2. Physician examination ensures proper diagnosis and treatment plan.
3. Immobilization device may include chest binders or splints for support.
4. It is crucial to follow medical advice to prevent complications.
Summary:
B: Discouraging deep breaths can lead to respiratory complications.
C: Advising against analgesics can increase pain and hinder recovery.
D: Increased fluid intake is important but not directly related to rib fracture care.
What are the periods in life when the need for iron increases?
- A. Pregnancy
- B. Infancy
- C. Old age
- D. Male reproductive years
Correct Answer: A
Rationale: The correct answer is A: Pregnancy. During pregnancy, the need for iron increases significantly to support the growth of the fetus and to prevent maternal anemia. Iron is essential for the production of hemoglobin and for oxygen transport in the blood. In contrast, infants require iron for rapid growth and development, making choice B partially correct. Choice C (Old age) and choice D (Male reproductive years) are incorrect as the need for iron typically decreases in old age and remains relatively stable during male reproductive years.
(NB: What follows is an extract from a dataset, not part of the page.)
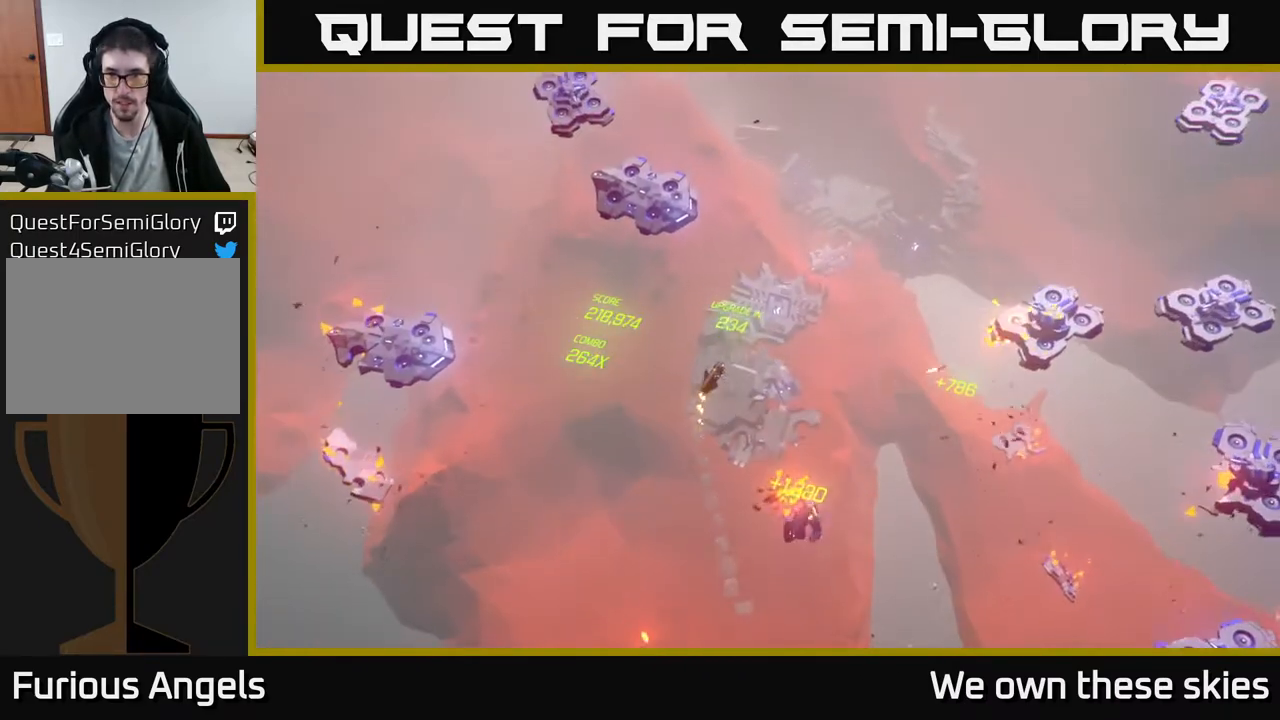
{"buttons": [], "left_stick": "right", "events": []}
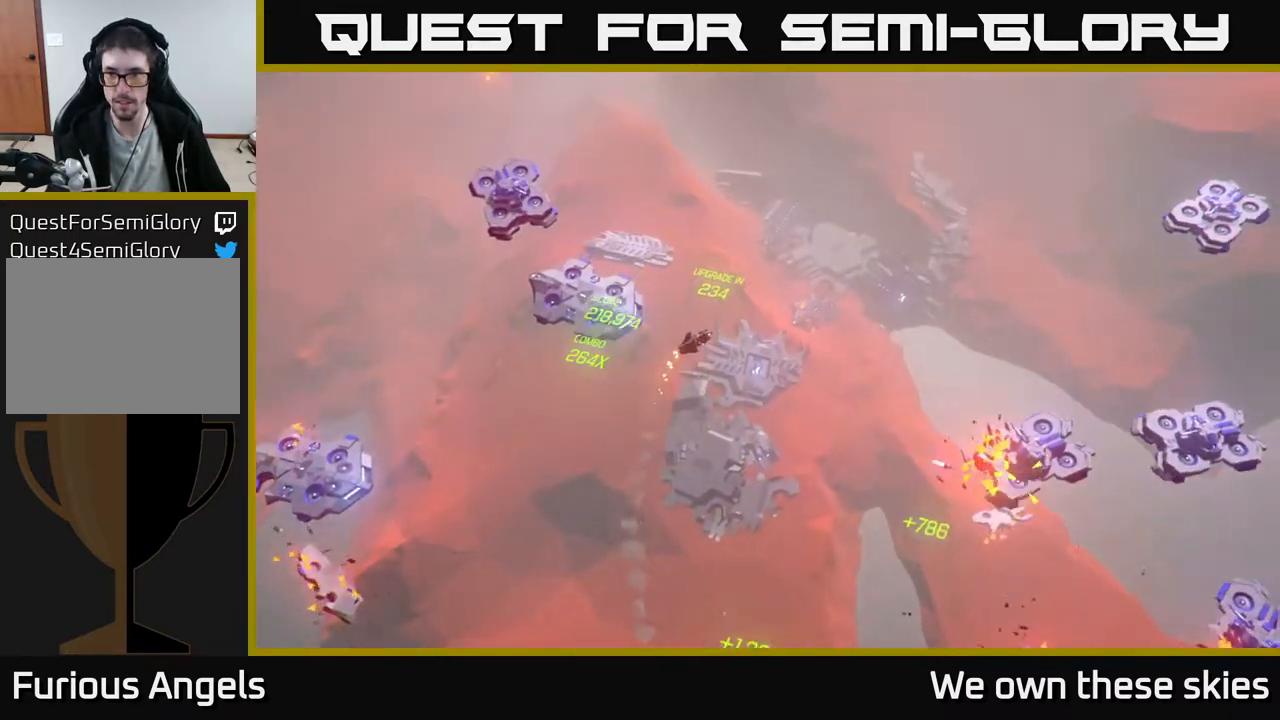
{"buttons": [], "left_stick": "center", "events": [[483, "left_stick", "center"]]}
Which of the following parts of neuron transmits impulses away from the cell body?
- A. Dendrite
- B. Neurolemma
- C. Axon
- D. Synapse
Correct Answer: C
Rationale: The correct answer is C: Axon. The axon is the part of the neuron that transmits impulses away from the cell body towards other neurons or target cells. It is coated with a myelin sheath, which helps speed up the transmission of impulses. Dendrites (A) receive signals from other neurons, the neurolemma (B) is the outermost layer of the myelin sheath, and the synapse (D) is the junction between two neurons where neurotransmitters are released. Therefore, the axon is the only part of the neuron specifically responsible for transmitting impulses away from the cell body.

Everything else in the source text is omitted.